I'm testing out TBB right now. One of the algorithms I want to parallelize works on a row-major 2-D matrix by processing a column at a time.
How can I code this in TBB such that my algorithm can work on a column at a time?
Assuming that: matrix is M (row) x N (column), and given pointer float* that points to the (0,0) of the matrix. Assume further that the matrix is contiguous.
Originally, I hand-coded this such that for each element in the column, I stride by i*N to get to the next row.
Taking this a step further: how can we parallelize a column strip (i.e. if an algorithm works on multiple columns at a time)?
What are the typical array dimensions?
The easiest way to operate on columns at the same time is to use a parallel_for.
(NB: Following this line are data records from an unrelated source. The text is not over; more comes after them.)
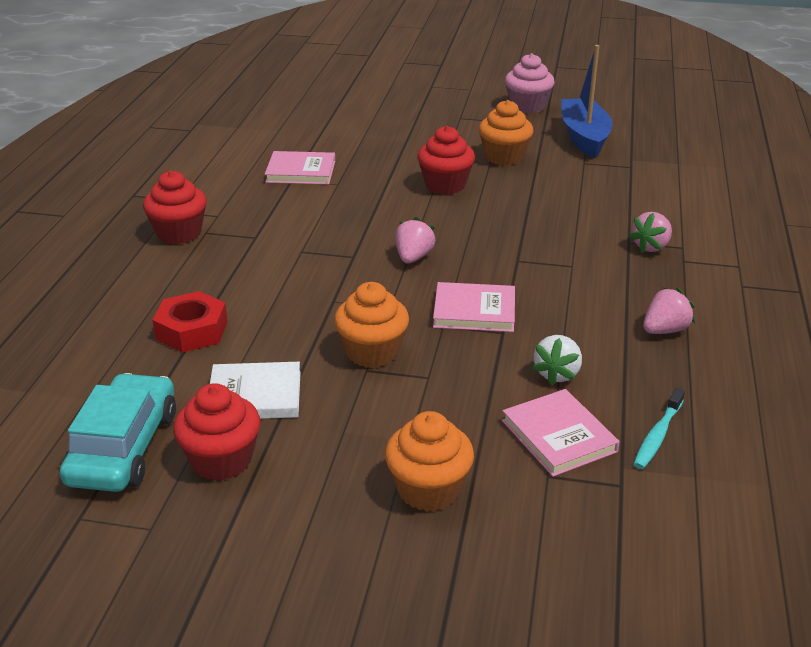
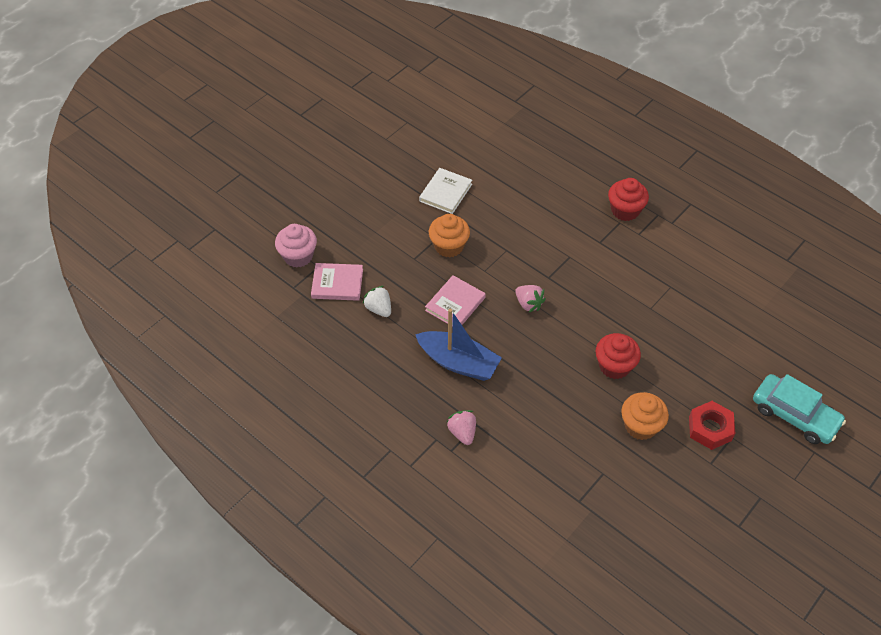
camera: 120 degrees right, 20 degrees up
(124, 447) = (440, 143): turquoise car -> turquoise car (794, 415)
(192, 330) = (515, 187): red nut -> red nut (710, 428)
(221, 460) = (409, 169): red cupcake -> none
(301, 171) = (680, 296): pink book -> none
(428, 489) = (341, 224): orange cupcake -> none
(527, 106) = (732, 500): pink cupcake -> pink cupcake (298, 256)
(584, 137) = (648, 503): blue boat -> blue boat (458, 362)
(657, 435) = (309, 320): turquoise toothbrush -> none
(664, 330) = (378, 378): pink strawberry -> none

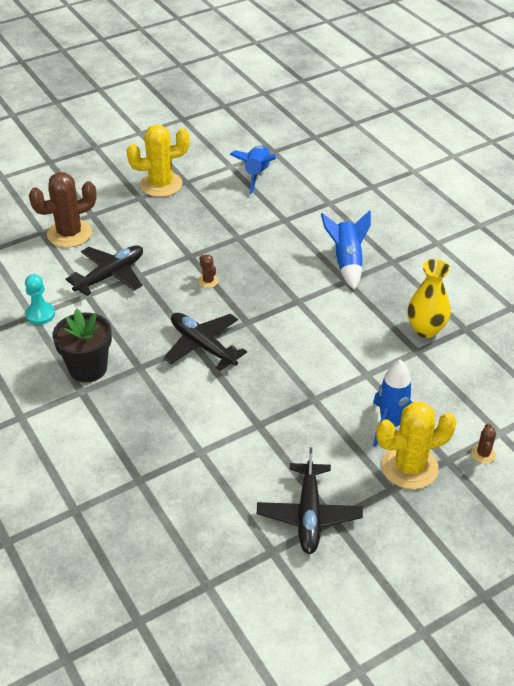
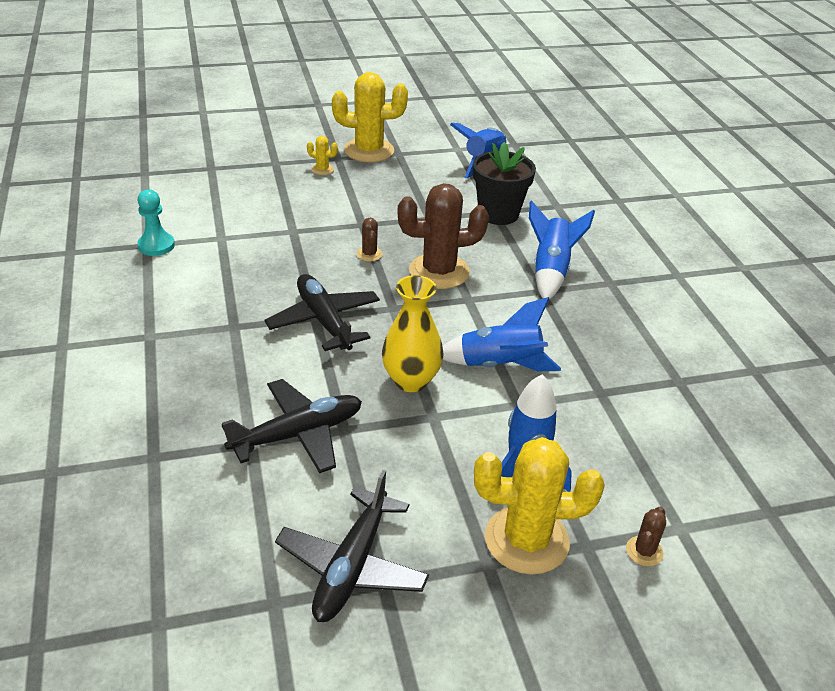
camera: 15 degrees right, 5 degrees down
(69, 234) = (240, 175): brown cactus -> brown cactus (439, 271)
(88, 368) = (173, 313): black flower pot -> black flower pot (498, 214)
(111, 275) = (260, 224): black plane -> black plane (298, 434)
(133, 212) = (322, 169): none -> yellow cactus
(342, 348) = (500, 365): none -> blue rocket
(425, 329) = (622, 369): yellow vase -> yellow vase (411, 381)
False sharingmay be a problem, particularly if the operations writes to columns of the matrix. One cache line on Core 2 Duo is 64 bytes. That's 16 floats. If you have thousands of columns, it might pay to process 16 columns at a time. Doing so would require writing range object similar to blocked_range, but always stays on multiple-of-16 boundaries. (If we ever add a fourth template parameter to blocked_range, it should be for this "multiple of" feature.) Or use the normal blocked_range, but let each index in it represent a group of 16 columns. That complicates the indexing calculations slightly but should not be unwieldly.
If there are too few columns for that scheme to work, you might actually be better off (at least with regard to cacheline traffic) copying each column to a temporary vector, operate on the temporary, and then copy back. Likewise copying might pay off if there are so many rows that a group of 16 columns will not fit in outer-level cache.
The parallel_for template tends to distribute indices relatively far apart to different threads, so if there are many more columns than worker threads, the false sharing issue might not be a big issue. I suggest trying the obvious straightforward indexing first.